Which lines below include "Anspruch"? Copy them all.

───

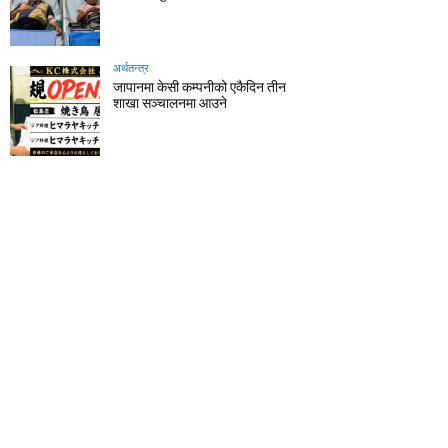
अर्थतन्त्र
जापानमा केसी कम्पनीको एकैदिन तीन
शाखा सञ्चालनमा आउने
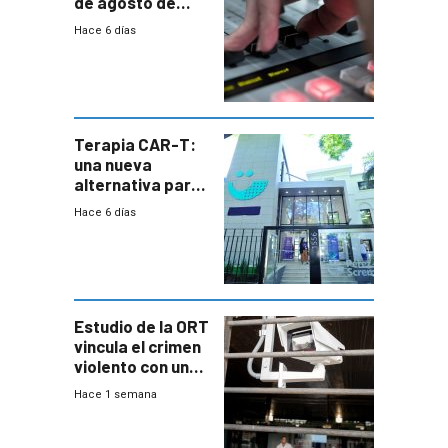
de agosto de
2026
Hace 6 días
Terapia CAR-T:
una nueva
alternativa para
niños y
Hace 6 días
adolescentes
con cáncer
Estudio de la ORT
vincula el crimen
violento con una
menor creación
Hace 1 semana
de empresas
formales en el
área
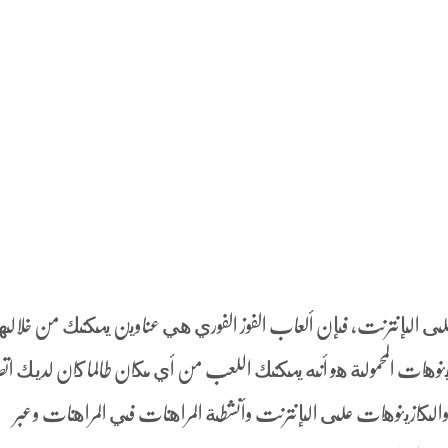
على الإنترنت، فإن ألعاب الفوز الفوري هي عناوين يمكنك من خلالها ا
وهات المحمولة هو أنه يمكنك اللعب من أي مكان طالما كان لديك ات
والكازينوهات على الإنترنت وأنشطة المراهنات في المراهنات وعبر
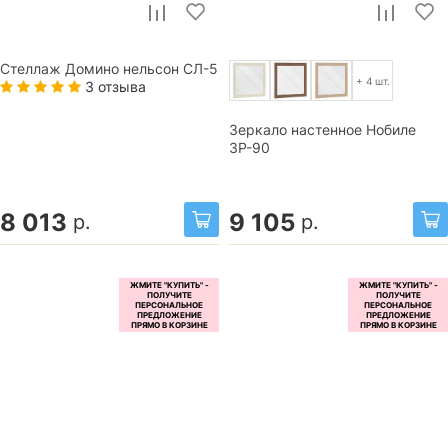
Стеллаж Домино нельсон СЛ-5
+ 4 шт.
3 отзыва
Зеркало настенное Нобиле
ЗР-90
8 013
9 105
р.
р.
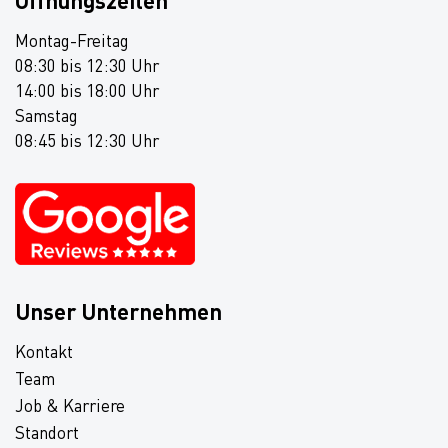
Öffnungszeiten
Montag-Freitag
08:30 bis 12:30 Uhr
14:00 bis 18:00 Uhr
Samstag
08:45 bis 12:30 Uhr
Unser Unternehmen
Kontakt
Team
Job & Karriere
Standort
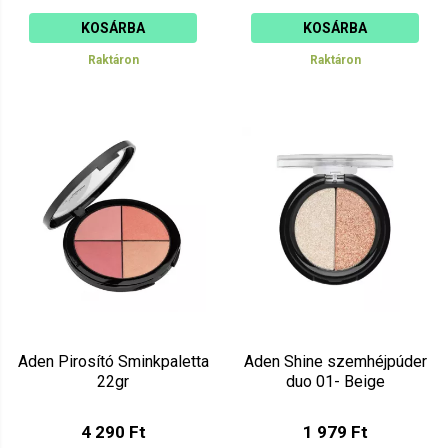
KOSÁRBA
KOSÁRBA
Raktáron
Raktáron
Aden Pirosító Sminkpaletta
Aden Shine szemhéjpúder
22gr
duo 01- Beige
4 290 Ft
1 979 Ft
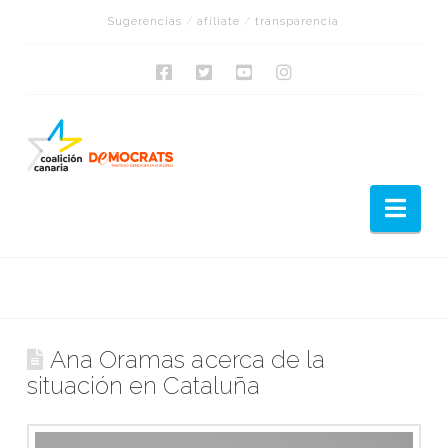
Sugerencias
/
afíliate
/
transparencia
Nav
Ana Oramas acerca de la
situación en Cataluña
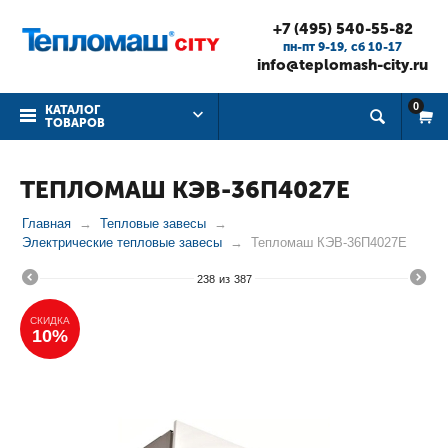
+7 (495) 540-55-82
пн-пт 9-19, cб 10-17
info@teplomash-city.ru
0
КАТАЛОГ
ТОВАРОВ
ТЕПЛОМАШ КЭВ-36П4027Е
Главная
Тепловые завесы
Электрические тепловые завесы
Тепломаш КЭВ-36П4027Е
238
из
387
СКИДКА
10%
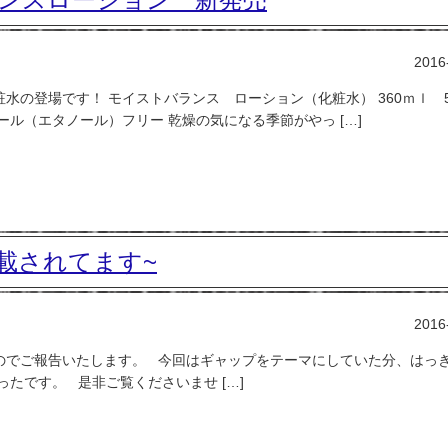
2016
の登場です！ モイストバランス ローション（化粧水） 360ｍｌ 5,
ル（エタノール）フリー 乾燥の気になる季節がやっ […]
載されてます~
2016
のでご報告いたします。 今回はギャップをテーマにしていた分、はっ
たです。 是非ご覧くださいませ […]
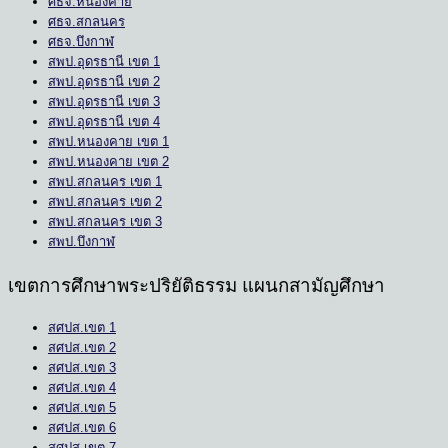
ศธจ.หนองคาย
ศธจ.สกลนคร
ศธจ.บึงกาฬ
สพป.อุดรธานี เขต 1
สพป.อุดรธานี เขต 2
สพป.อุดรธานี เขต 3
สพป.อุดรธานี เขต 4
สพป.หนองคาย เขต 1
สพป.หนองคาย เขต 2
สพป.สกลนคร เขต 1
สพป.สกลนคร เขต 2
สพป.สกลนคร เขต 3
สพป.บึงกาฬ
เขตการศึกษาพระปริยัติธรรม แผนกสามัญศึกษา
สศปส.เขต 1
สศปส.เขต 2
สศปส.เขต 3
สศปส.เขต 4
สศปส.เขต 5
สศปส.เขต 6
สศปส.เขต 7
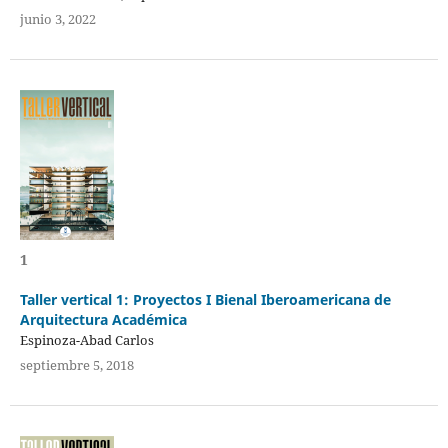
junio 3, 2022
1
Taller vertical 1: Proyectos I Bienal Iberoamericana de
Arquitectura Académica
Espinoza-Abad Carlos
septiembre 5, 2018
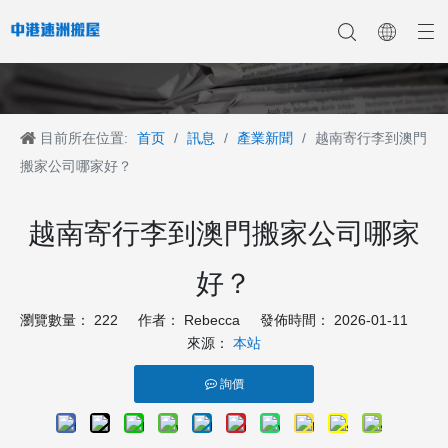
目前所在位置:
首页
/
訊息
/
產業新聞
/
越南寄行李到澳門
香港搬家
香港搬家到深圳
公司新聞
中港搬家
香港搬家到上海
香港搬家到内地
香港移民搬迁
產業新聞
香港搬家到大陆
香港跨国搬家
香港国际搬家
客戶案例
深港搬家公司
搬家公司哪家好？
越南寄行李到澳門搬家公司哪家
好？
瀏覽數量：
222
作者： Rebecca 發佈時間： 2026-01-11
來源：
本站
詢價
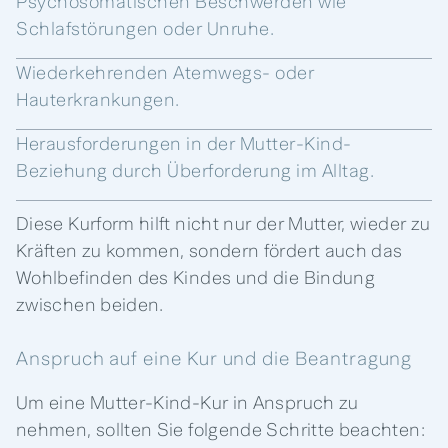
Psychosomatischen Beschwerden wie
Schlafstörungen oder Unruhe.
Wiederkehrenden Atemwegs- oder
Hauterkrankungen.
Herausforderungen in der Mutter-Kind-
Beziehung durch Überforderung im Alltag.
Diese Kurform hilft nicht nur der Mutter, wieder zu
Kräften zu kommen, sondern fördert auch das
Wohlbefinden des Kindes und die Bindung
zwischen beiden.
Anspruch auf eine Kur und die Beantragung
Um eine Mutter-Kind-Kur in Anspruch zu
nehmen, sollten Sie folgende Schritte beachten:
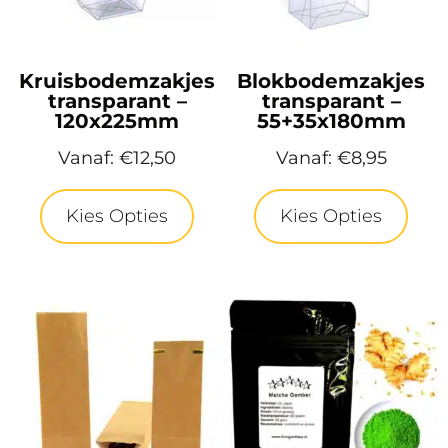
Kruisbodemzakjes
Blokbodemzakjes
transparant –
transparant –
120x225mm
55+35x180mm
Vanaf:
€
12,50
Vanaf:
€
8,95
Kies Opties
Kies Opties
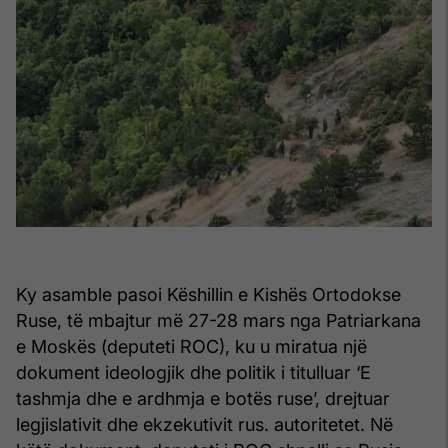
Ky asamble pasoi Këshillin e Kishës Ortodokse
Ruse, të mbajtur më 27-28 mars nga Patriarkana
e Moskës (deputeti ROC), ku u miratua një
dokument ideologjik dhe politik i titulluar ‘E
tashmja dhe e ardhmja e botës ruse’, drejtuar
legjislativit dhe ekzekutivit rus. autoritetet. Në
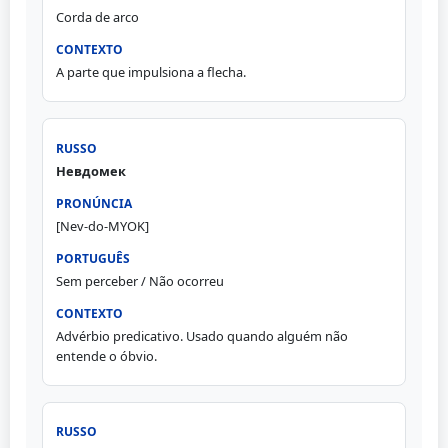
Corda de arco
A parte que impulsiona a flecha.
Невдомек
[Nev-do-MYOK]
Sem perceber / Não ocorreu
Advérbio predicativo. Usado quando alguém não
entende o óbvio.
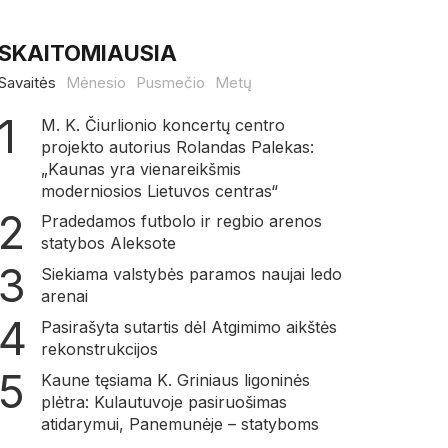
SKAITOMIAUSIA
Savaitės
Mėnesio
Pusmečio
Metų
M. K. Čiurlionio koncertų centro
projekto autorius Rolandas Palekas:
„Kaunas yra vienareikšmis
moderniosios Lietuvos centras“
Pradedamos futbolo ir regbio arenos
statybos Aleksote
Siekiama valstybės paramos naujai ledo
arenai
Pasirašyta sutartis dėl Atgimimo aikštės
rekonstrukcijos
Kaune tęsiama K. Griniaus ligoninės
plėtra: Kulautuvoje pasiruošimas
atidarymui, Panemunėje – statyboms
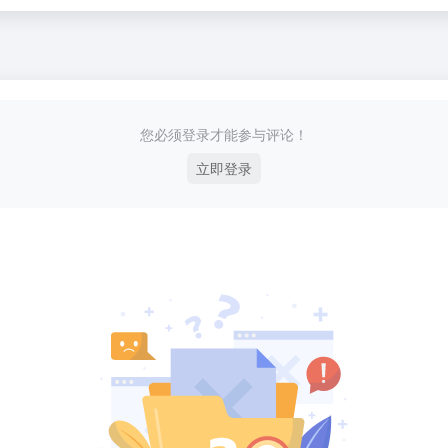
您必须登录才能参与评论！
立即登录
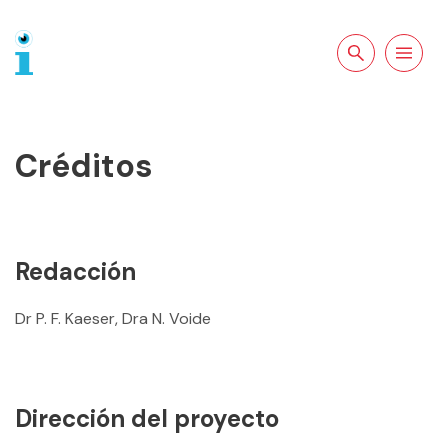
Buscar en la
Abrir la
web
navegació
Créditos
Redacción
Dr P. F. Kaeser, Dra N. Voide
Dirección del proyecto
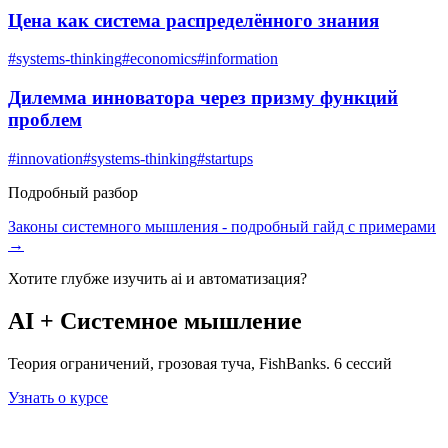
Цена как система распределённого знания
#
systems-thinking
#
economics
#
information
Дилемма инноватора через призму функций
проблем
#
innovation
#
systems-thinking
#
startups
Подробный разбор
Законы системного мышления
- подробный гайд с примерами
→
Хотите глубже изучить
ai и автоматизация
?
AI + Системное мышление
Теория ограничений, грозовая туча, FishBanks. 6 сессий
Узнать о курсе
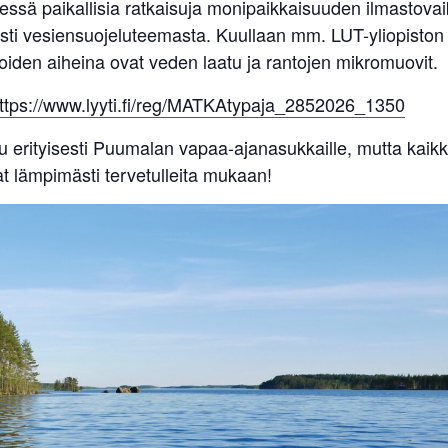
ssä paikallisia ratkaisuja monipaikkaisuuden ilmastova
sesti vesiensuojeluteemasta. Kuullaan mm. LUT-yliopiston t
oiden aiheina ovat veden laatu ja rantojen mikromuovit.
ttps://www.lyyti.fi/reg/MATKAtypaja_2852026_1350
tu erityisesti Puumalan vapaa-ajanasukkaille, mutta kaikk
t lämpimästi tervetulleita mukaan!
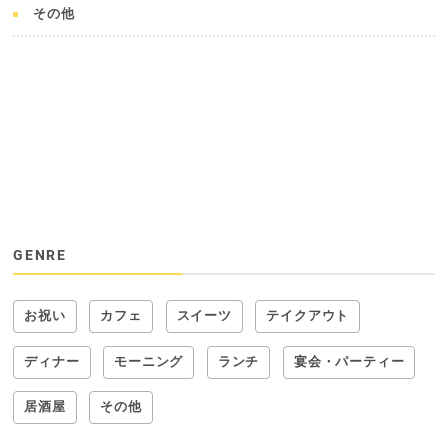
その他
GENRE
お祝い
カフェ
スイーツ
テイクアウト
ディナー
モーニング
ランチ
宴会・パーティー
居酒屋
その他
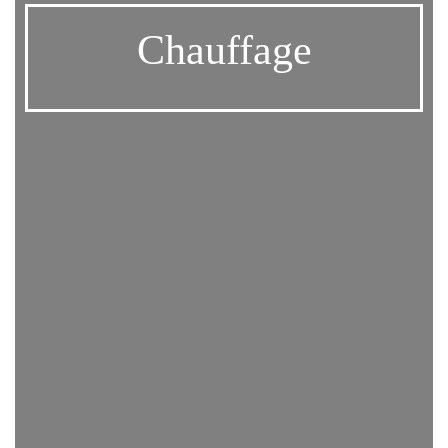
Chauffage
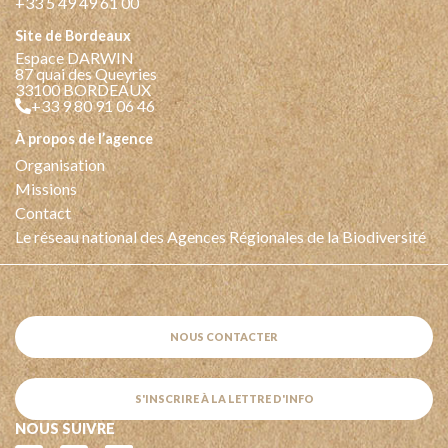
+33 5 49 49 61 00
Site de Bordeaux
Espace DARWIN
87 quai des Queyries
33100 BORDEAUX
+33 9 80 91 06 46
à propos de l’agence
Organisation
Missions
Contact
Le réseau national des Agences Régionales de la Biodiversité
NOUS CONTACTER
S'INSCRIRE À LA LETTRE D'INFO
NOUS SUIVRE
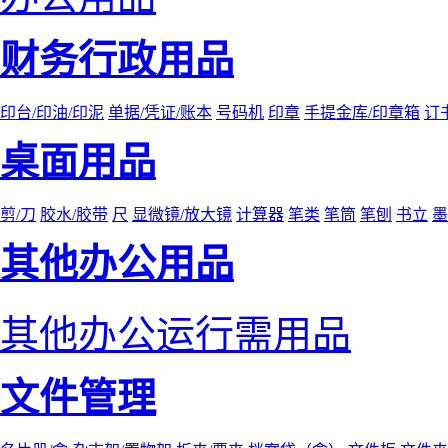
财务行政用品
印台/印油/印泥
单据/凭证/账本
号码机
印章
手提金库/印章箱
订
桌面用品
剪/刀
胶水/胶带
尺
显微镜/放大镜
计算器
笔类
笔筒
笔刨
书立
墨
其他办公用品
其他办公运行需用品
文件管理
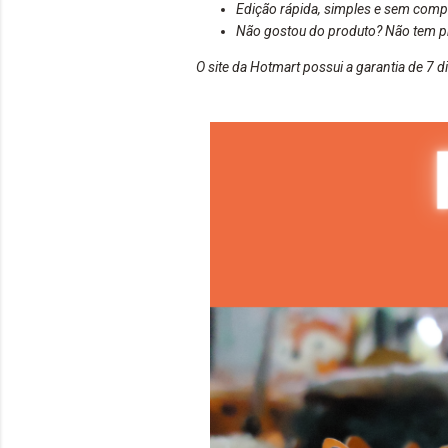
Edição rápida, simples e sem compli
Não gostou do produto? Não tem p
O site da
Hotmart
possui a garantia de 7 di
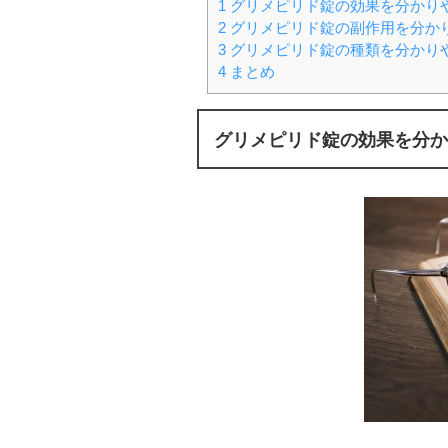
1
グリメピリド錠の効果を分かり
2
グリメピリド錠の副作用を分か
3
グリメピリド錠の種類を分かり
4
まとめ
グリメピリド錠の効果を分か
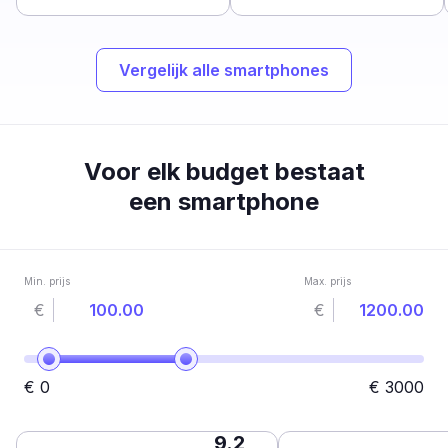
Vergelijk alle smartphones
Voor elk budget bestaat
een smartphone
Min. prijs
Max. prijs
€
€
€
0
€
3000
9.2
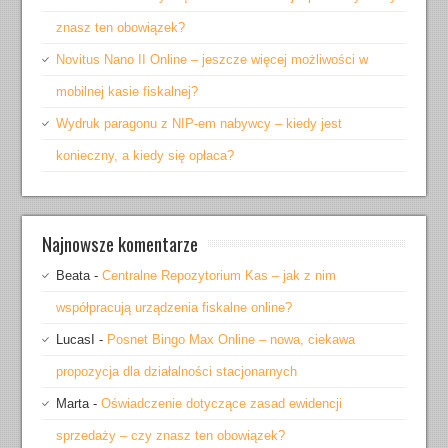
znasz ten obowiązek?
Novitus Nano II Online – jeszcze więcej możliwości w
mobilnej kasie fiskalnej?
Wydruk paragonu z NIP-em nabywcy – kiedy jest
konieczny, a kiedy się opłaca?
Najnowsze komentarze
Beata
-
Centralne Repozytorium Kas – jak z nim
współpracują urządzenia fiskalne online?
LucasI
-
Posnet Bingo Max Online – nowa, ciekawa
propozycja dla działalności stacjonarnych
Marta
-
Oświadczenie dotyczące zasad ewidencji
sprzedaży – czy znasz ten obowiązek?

───

> **Worked solution**
Anspruch auf eine Kur und die Beantragung
Um eine Mutter-Kind-Kur in Anspruch zu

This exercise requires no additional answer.